Comment by zemo
5 years ago
in real-time? Well, I have thoughts, but I'm not super familiar with Ardour itself, so I'm not sure if you're trying to merge during a live performance or if you're talking more of a distributed studio recording session type situation. I have working knowledge of Reason and Logic and ChucK (which I use with JACK and do some networked OSC stuff with, although I haven't touched it in a few years).
The approach we use at Jackbox for making the state of an xbox game mutable to thousands of live viewers on twitch is to have lots of little CRDT values, mostly just counters and sets of strings, and you merge the little values independently of one another, which is very different from the situation of editing a text document, which is typically structured as one big value.
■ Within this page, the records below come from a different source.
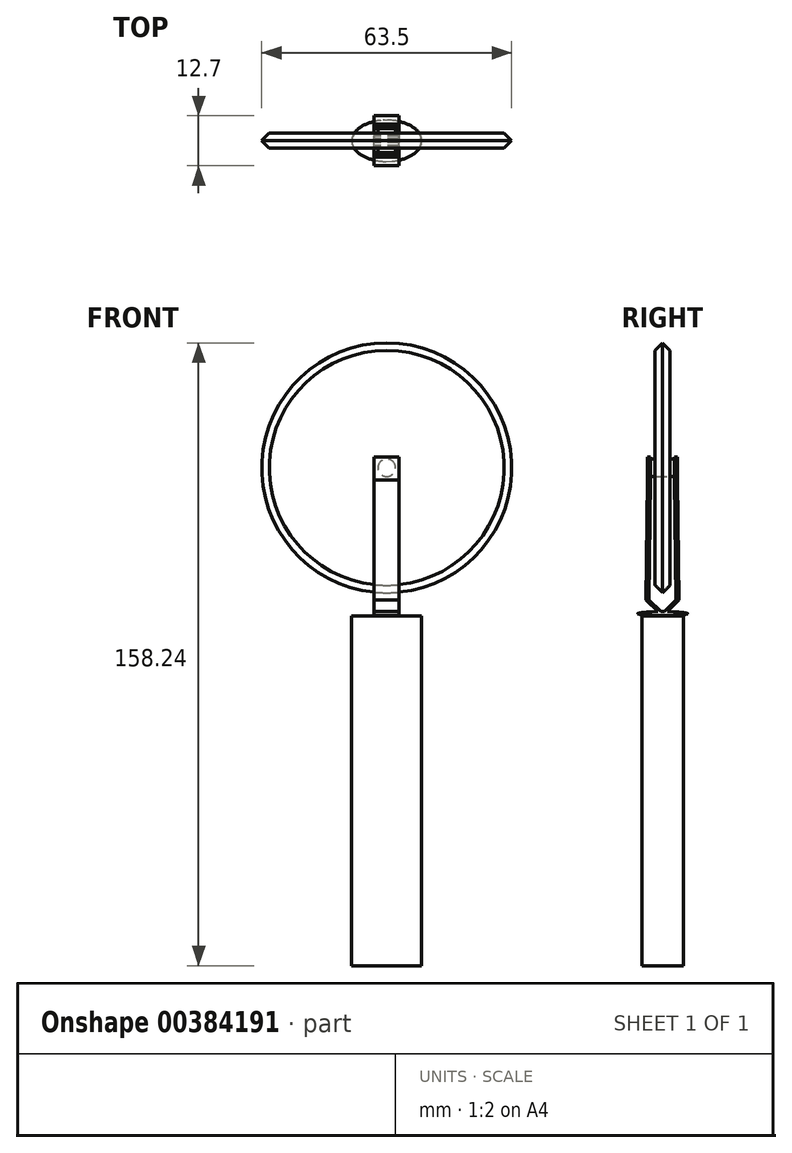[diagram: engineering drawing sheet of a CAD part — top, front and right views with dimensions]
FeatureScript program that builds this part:
annotation { "Feature Type Name" : "Feature", "Feature Type Description" : "" }
export const myFeature = defineFeature(function(context is Context, id is Id, definition is map)
    precondition{}
    {
        {
            var Q0;
            Q0=qCreatedBy(makeId("Front.planeOp"),FACE);
            var sketch = newSketch(context, id + "F0", { "sketchPlane" : qUnion([Q0])});
            skCircle(sketch, "E0", {"center": v(0, 0) * mm, "radius": 31.75 * mm});
            skSolve(sketch);
        }
        {
            var Q0;
            Q0=makeQuery(id+"F0.imprint","IMPRINT",FACE,{"disambiguationData":[TD([[makeQuery(id+"F0.imprint","IMPRINT",EDGE,{"derivedFrom":sQuery(id+"F0.wireOp",EDGE,"E0")}),1.0]])]});
            extrude(context, id + "F1", {"entities" : qUnion([Q0]), "endBound" : BoundingType.SYMMETRIC, "depth" : 3.8 * mm});
        }
        {
            var Q0;
            Q0=makeQuery(id+"F1.opExtrude","SWEPT_FACE",FACE,{"disambiguationData":[OSD([sQuery(id+"F0.wireOp",EDGE,"E0")])]});
            chamfer(context, id + "F2", {"entities" : qUnion([Q0]), "width" : 1.9 * mm, "tangentPropagation" : true});
        }
        {
            var Q0;
            Q0=qCreatedBy(makeId("Right.planeOp"),FACE);
            var sketch = newSketch(context, id + "F3", { "sketchPlane" : qUnion([Q0])});
            skLineSegment(sketch, "E1", {"start": v(-3.05, 0) * mm, "end": v(-3.05, 2.8) * mm});
            skLineSegment(sketch, "E2", {"start": v(-3.05, 2.8) * mm, "end": v(-3.81, 2.8) * mm});
            skLineSegment(sketch, "E3", {"start": v(-3.81, 2.8) * mm, "end": v(-3.81, -3.07) * mm});
            skLineSegment(sketch, "E4", {"start": v(-3.81, -3.07) * mm, "end": v(-3.05, -3.07) * mm});
            skLineSegment(sketch, "E5", {"start": v(-3.05, -3.07) * mm, "end": v(-3.05, 0) * mm});
            skLineSegment(sketch, "E6", {"start": v(-3.81, -3.07) * mm, "end": v(-4.2, -33.55) * mm});
            skLineSegment(sketch, "E7", {"start": v(-3.05, -3.07) * mm, "end": v(-3.43, -33.55) * mm});
            skPoint(sketch, "E7.endSnap0", {"position": v(-3.43, -3.07) * mm});
            skLineSegment(sketch, "E8", {"start": v(-3.43, -33.55) * mm, "end": v(0, -37.03) * mm});
            skLineSegment(sketch, "E9", {"start": v(-4.2, -33.55) * mm, "end": v(-0.74, -37.03) * mm});
            skLineSegment(sketch, "E10.MirrorCS", {"start": v(3.81, -3.07) * mm, "end": v(3.05, -3.07) * mm});
            skLineSegment(sketch, "E11.MirrorCS", {"start": v(3.81, 2.8) * mm, "end": v(3.81, -3.07) * mm});
            skLineSegment(sketch, "E12.MirrorCS", {"start": v(3.05, -3.07) * mm, "end": v(3.05, 0) * mm});
            skLineSegment(sketch, "E13.MirrorCS", {"start": v(3.05, 0) * mm, "end": v(3.05, 2.8) * mm});
            skLineSegment(sketch, "E14.MirrorCS", {"start": v(3.05, 2.8) * mm, "end": v(3.81, 2.8) * mm});
            skLineSegment(sketch, "E15.MirrorCS", {"start": v(4.2, -33.55) * mm, "end": v(0.74, -37.03) * mm});
            skLineSegment(sketch, "E16.MirrorCS", {"start": v(3.43, -33.55) * mm, "end": v(0, -37.03) * mm});
            skLineSegment(sketch, "E17.MirrorCS", {"start": v(3.81, -3.07) * mm, "end": v(4.2, -33.55) * mm});
            skLineSegment(sketch, "E18.MirrorCS", {"start": v(3.05, -3.07) * mm, "end": v(3.43, -33.55) * mm});
            skPoint(sketch, "E19.MirrorP", {"position": v(3.43, -3.07) * mm});
            skEllipse(sketch, "E20", {"center": v(0, -37.03) * mm, "majorRadius": 6.35 * mm, "minorRadius": 0.5 * mm, "majorAxis": v(-1, 0)});
            skSolve(sketch);
        }
        {
            var Q0;
            Q0=makeQuery(id+"F3.imprint","IMPRINT",FACE,{"disambiguationData":[TD([[makeQuery(id+"F3.imprint","IMPRINT",EDGE,{"derivedFrom":sQuery(id+"F3.wireOp",EDGE,"E4")}),-1.0]])]});
            var Q1;
            {var subQ3=sQuery(id+"F3.wireOp",EDGE,"xahiSEmn-KcF1-zksE-gHJ4-Nvulb8Trj7Qy");Q1=makeQuery(id+"F3.imprint","IMPRINT",FACE,{"disambiguationData":[TD([[makeQuery(id+"F3.imprint","IMPRINT",EDGE,{"derivedFrom":subQ3}),-1.0]])]});}
            var Q2;
            Q2=makeQuery(id+"F3.imprint","IMPRINT",FACE,{"disambiguationData":[TD([[makeQuery(id+"F3.imprint","IMPRINT",EDGE,{"derivedFrom":sQuery(id+"F3.wireOp",EDGE,"E10.MirrorCS")}),1.0]])]});
            var Q3;
            {var subQ2=sQuery(id+"F3.wireOp",EDGE,"xahiSEmn-KcF1-zksE-gHJ4-Nvulb8Trj7Qy");Q3=makeQuery(id+"F3.imprint","IMPRINT",FACE,{"disambiguationData":[TD([[makeQuery(id+"F3.imprint","IMPRINT",EDGE,{"derivedFrom":subQ2}),1.0]])]});}
            var Q4;
            {var subQ0=sQuery(id+"F3.wireOp",EDGE,"E2");Q4=makeQuery(id+"F3.imprint","IMPRINT",FACE,{"disambiguationData":[TD([[makeQuery(id+"F3.imprint","IMPRINT",EDGE,{"derivedFrom":subQ0}),1.0]])]});}
            var Q5;
            {var subQ2=sQuery(id+"F3.wireOp",EDGE,"E16.MirrorCS");var subQ5=sQuery(id+"F3.wireOp",EDGE,"E8");var subQ7=makeQuery(id+"F3.imprint","INTERSECT",VERTEX,{"derivedFrom":[subQ5,subQ2]});Q5=makeQuery(id+"F3.imprint","IMPRINT",FACE,{"disambiguationData":[TD([[makeQuery(id+"F3.imprint","IMPRINT",EDGE,{"disambiguationData":[TD([[subQ7,1.0]])],"derivedFrom":subQ5}),-1.0]])]});}
            var Q6;
            {var subQ1=sQuery(id+"F3.wireOp",EDGE,"E10.MirrorCS");Q6=makeQuery(id+"F3.imprint","IMPRINT",FACE,{"disambiguationData":[TD([[makeQuery(id+"F3.imprint","IMPRINT",EDGE,{"derivedFrom":subQ1}),-1.0]])]});}
            var Q7;
            {var subQ0=sQuery(id+"F3.wireOp",EDGE,"E16.MirrorCS");var subQ1=sQuery(id+"F3.wireOp",EDGE,"E8");var subQ2=makeQuery(id+"F3.imprint","INTERSECT",VERTEX,{"derivedFrom":[subQ1,subQ0]});Q7=makeQuery(id+"F3.imprint","IMPRINT",FACE,{"disambiguationData":[TD([[makeQuery(id+"F3.imprint","IMPRINT",EDGE,{"disambiguationData":[TD([[subQ2,1.0]])],"derivedFrom":subQ1}),1.0]])]});}
            extrude(context, id + "F4", {"entities" : qUnion([Q0, Q1, Q2, Q3, Q4, Q5, Q6, Q7]), "operationType" : NewBodyOperationType.ADD, "endBound" : BoundingType.SYMMETRIC, "depth" : 6.35 * mm});
        }
        {
            var Q0;
            Q0=qCreatedBy(makeId("Front.planeOp"),FACE);
            var sketch = newSketch(context, id + "F5", { "sketchPlane" : qUnion([Q0])});
            skCircle(sketch, "E21", {"center": v(0, 0) * mm, "radius": 2.23 * mm});
            skSolve(sketch);
        }
        {
            var Q0;
            Q0 = qSketchRegion(id + "F5", true);
            extrude(context, id + "F6", {"entities" : qUnion([Q0]), "endBound" : BoundingType.SYMMETRIC, "depth" : 7.57 * mm});
        }
        {
            var Q0;
            Q0=qCreatedBy(makeId("Top.planeOp"),FACE);
            cPlane(context, id + "F7", {"entities" : qUnion([Q0]), "cplaneType" : CPlaneType.OFFSET, "offset" : 37.6 * mm, "oppositeDirection" : true, "width" : 152.4 * mm, "height" : 152.4 * mm});
        }
        {
            var Q0;
            Q0=qCreatedBy(id+"F7.planeOp",FACE);
            var sketch = newSketch(context, id + "F8", { "sketchPlane" : qUnion([Q0])});
            skEllipse(sketch, "E22", {"center": v(0, 0) * mm, "majorRadius": 8.9 * mm, "minorRadius": 5.26 * mm, "majorAxis": v(1, 0)});
            skSolve(sketch);
        }
        {
            var Q0;
            Q0 = qSketchRegion(id + "F8", true);
            extrude(context, id + "F9", {"entities" : qUnion([Q0]), "oppositeDirection" : true, "depth" : 88.9 * mm});
        }
    });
I wonder if, for a DAW, you could merge at the track or control level instead of the workspace level. E.g., communicate as an independent value the state of an individual fader, and communicate either states or operations on that fader and have each client merge them. In this example, the fader's state would be encoded as a PN-counter with a range condition, and you'd replicate increment and decrement options, like it was a networked rotary encoder. So every mutable thing in the DAW would be a value having operations that can be merged, instead of having a single big value representing the entire state of the DAW. My use-case is also funky because I have potentially thousands of writers writing to the same key, but only a single reader, and the reader doesn't need an update at every change, so I use state-based CRDTs, but I think most other people using CRDTs use operation-based CRDTs. Also not sure how you would mutate two separate values transactionally or if that's a thing you even need.
Not realtime. Users would sync periodically during their working process.
There are lots of mutable things in a DAW that are not numeric parameters.
The state of a playlist (just think "some time ordered list of objects") is not treatable in the same way as the value of a fader.
If you had a context-aware XML parser and access to timestamps for every XML node, you could do the human-aided merge by considering each node and just using the latest version of the same node, falling back to the human when there's a deletion conflict (for example). But this doesn't actually merge the attributes of a node or deal with conflicts between otherwise sequential edits.